[TASK TO CARRY OUT] Take every line of the material below that includes the string "down" and copy it out.

[SOURCE MATERIAL]
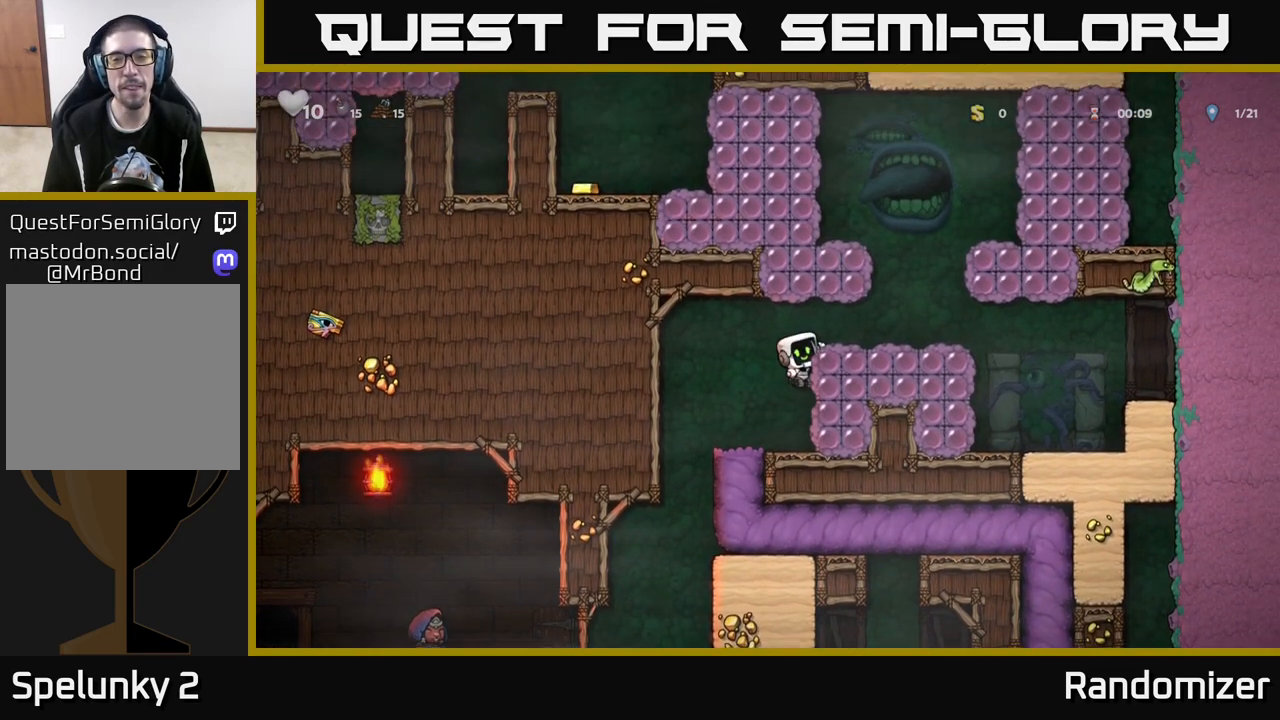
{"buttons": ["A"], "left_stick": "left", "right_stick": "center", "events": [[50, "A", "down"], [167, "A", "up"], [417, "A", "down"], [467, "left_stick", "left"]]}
...
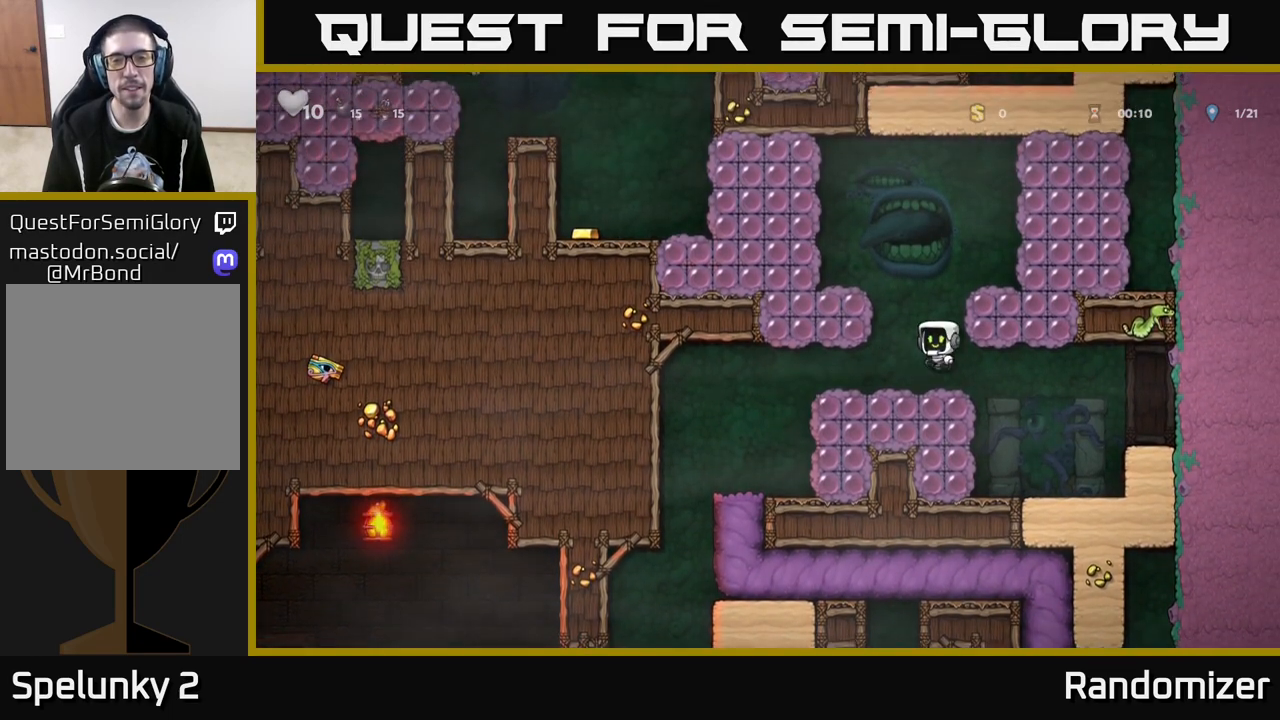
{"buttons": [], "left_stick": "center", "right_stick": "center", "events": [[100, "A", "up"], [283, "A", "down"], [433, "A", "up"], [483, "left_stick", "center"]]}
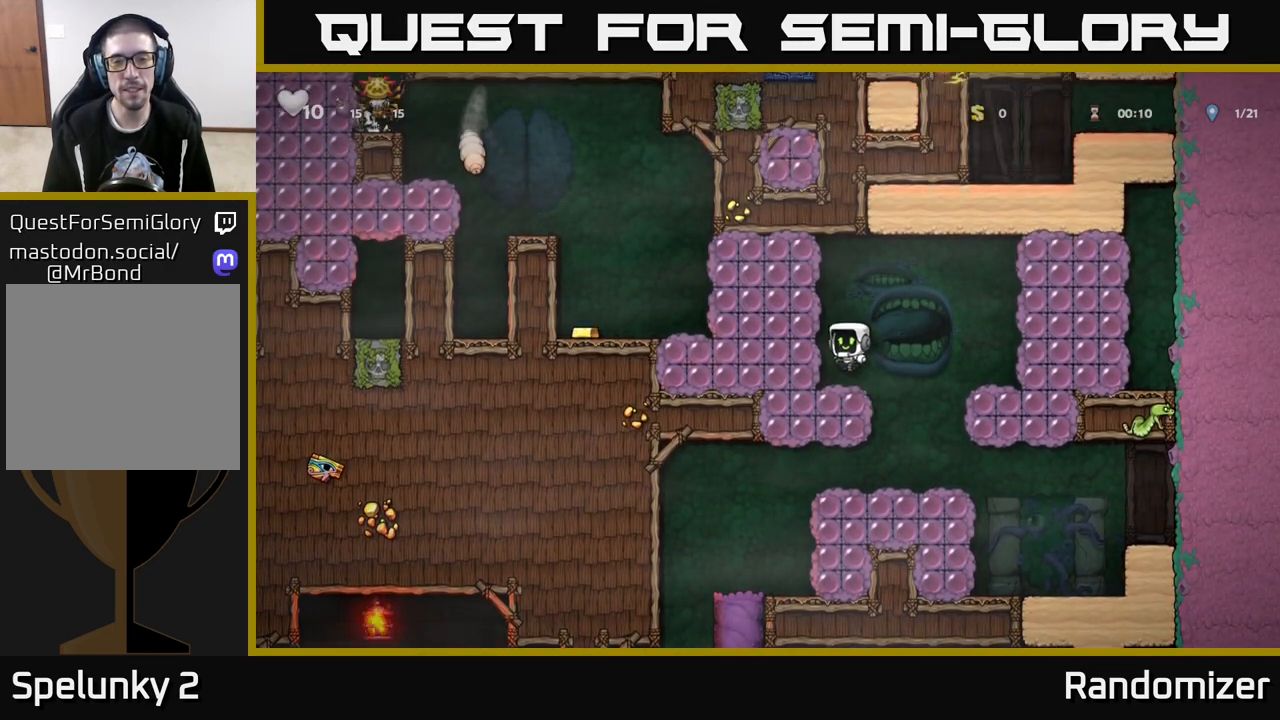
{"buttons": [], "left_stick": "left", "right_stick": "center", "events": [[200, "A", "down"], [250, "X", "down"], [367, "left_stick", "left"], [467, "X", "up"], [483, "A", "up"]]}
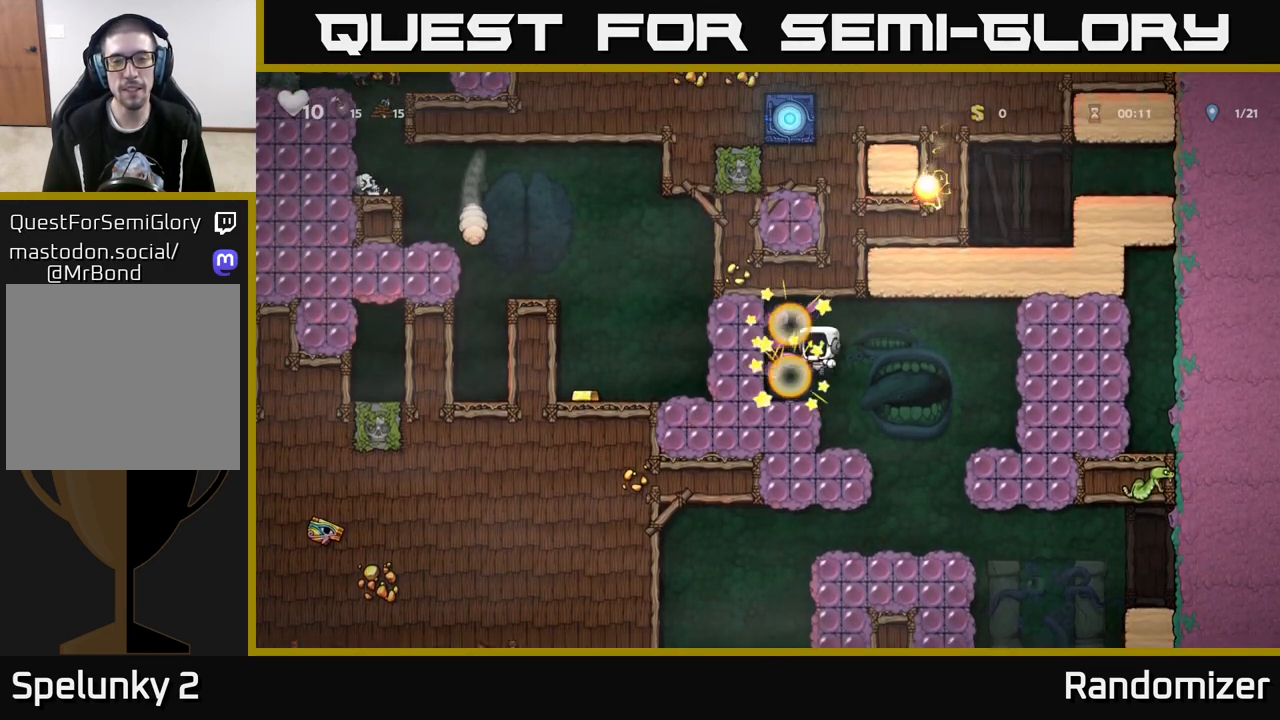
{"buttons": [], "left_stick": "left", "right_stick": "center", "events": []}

[SOLUTION BELOW]
{"buttons": ["A"], "left_stick": "left", "right_stick": "center", "events": [[50, "A", "down"], [167, "A", "up"], [417, "A", "down"], [467, "left_stick", "left"]]}
{"buttons": [], "left_stick": "center", "right_stick": "center", "events": [[100, "A", "up"], [283, "A", "down"], [433, "A", "up"], [483, "left_stick", "center"]]}
{"buttons": [], "left_stick": "left", "right_stick": "center", "events": [[200, "A", "down"], [250, "X", "down"], [367, "left_stick", "left"], [467, "X", "up"], [483, "A", "up"]]}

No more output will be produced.